Again, we print the trainer's parameter vector for comparison::

    
	    if ( verbose ) {
	        std::cout << "    Copied rprop.solution().point = " << rprop.solution().point << std::endl;
	        std::cout << "    into trainer_v2.parameterVector(), now = " << trainer_v2.parameterVector() << std::endl << std::endl << std::endl;
	    }
	    

Training is now as simple as::

    
	    trainer_v2.train( svm_v2, train );
	    

To evaluate this second SVM's prediction, again pipe all data through the SVM
and a proper loss::

    
	    // evaluate the final trained classifier on training and test set
	    ZeroOneLoss<unsigned int> loss_v2;
	    Data<unsigned int> output_v2; //real-valued output
	    output_v2 = svm_v2( train.inputs() );
	    train_error_v2 = loss_v2.eval( train.labels(), output_v2 );
	    output_v2 = svm_v2( test.inputs() );
	    test_error_v2 = loss_v2.eval( test.labels(), output_v2 );
	    if ( verbose ) {
	        std::cout << "    training error via possibility 2:  " <<  train_error_v2 << std::endl;
	        std::cout << "    test error via possibility 2:      " << test_error_v2 << std::endl << std::endl << std::endl;
	        std::cout << std::endl << "That's all folks - we are done!" << std::endl;
	    }
	    

And we are happy to get the same results as above:

.. code-block:: none

	training error:  0.116
	test error:      0.1374


Repetition over 100 trials
&&&&&&&&&&&&&&&&&&&&&&&&&&


We now examine the distribution of hyperparameter values over several trials on
different realizations of the toy problem distribution. We repeat the experiment
100 times, and note the means and variances of the SVM hyperparameters.
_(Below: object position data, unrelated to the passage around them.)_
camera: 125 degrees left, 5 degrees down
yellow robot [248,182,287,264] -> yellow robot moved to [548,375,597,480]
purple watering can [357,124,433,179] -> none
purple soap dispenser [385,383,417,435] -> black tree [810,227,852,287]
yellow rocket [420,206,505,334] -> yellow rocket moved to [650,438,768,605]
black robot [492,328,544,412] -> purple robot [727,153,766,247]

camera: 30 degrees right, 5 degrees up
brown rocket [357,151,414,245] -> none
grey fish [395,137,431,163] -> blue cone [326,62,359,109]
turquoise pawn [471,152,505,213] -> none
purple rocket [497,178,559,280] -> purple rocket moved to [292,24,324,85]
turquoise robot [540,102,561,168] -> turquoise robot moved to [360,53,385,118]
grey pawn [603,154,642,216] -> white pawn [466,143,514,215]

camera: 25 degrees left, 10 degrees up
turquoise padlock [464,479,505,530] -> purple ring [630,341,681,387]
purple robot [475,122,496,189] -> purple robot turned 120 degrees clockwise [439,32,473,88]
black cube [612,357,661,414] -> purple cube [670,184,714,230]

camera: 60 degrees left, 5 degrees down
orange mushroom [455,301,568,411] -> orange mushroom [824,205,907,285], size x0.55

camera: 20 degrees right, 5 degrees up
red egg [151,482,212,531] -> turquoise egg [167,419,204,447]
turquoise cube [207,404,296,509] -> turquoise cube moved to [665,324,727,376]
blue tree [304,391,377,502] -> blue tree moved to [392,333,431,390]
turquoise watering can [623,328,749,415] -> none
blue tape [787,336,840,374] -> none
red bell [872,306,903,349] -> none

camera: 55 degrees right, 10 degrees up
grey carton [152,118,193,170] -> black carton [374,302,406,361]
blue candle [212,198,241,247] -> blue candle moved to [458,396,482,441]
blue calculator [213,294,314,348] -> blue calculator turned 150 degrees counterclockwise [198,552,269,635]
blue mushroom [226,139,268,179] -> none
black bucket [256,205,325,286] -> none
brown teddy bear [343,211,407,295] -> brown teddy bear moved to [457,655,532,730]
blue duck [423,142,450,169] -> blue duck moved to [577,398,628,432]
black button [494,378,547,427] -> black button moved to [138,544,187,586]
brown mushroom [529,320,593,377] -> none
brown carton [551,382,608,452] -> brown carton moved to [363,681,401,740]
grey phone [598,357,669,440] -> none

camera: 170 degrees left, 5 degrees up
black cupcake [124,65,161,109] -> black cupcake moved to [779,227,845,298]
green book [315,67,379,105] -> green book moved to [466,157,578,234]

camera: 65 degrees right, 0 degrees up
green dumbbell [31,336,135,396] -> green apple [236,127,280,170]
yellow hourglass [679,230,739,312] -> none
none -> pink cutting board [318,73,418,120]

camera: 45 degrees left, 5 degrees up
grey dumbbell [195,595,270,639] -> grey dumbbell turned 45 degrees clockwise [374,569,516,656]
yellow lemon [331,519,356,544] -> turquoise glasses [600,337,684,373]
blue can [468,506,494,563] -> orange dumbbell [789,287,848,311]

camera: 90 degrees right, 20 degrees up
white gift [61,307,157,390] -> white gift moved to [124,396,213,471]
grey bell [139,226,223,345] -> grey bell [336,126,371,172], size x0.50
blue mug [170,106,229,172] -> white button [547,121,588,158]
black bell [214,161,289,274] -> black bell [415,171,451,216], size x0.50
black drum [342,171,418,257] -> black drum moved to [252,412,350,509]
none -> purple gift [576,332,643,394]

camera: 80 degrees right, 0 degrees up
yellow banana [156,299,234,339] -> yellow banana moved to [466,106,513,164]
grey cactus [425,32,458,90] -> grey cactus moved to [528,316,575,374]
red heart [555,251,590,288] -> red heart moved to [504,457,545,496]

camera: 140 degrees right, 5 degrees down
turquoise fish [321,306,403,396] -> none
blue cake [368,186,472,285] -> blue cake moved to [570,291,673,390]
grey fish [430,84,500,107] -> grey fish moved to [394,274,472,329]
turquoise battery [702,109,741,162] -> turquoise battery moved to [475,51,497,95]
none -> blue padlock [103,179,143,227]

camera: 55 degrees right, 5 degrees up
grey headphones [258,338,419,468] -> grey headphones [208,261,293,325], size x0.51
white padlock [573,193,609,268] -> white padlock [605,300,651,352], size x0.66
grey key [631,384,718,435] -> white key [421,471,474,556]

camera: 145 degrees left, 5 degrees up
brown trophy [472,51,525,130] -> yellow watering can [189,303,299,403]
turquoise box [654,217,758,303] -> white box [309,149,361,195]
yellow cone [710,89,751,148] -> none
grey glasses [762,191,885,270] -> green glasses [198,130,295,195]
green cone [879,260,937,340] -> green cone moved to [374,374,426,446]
This also
mostly follows the methodology in [GlasmachersIgel2010]_. We obtain the following
results (where the last/11th entry is the regularization parameter C)::

    avg-param(0)    = 0.0174454  +- 0.000372237
    avg-param(1)    = 0.0243765  +- 0.00276891
    avg-param(2)    = 0.0170669  +- 0.000236762
    avg-param(3)    = 0.0148257  +- 0.000139686
    avg-param(4)    = 0.0175333  +- 0.000225192
    avg-param(5)    = 0.00810077 +- 0.000397033
    avg-param(6)    = 0.00831601 +- 0.000484481
    avg-param(7)    = 0.0134892  +- 0.000909667
    avg-param(8)    = 0.00652671 +- 0.000238294
    avg-param(9)    = 0.00863524 +- 0.000432687
    avg-param(10)   = 1.68555    +- 0.971377

    avg-error-train = 0.12594    +- 0.000294276
    avg-error-test  = 0.137724   +- 4.49206e-05

We see that on average, the :doxy:`SvmLogisticInterpretation` objective clearly
selects a meaningful model with an emphasis on the informative parameters. At the
same time, some tendency still exists for the uninformative parameters to be different
from completely zero. Note that the mean test error is well below 14%, which is an
excellent value for an SVM on this toy problem.


References
----------

.. [GlasmachersIgel2010] T. Glasmachers and C. Igel. Maximum Likelihood Model Selection
   for 1-Norm Soft Margin SVMs with Multiple Parameters. IEEE Transactions on Pattern
   Analysis and Machine Intelligence, 2010.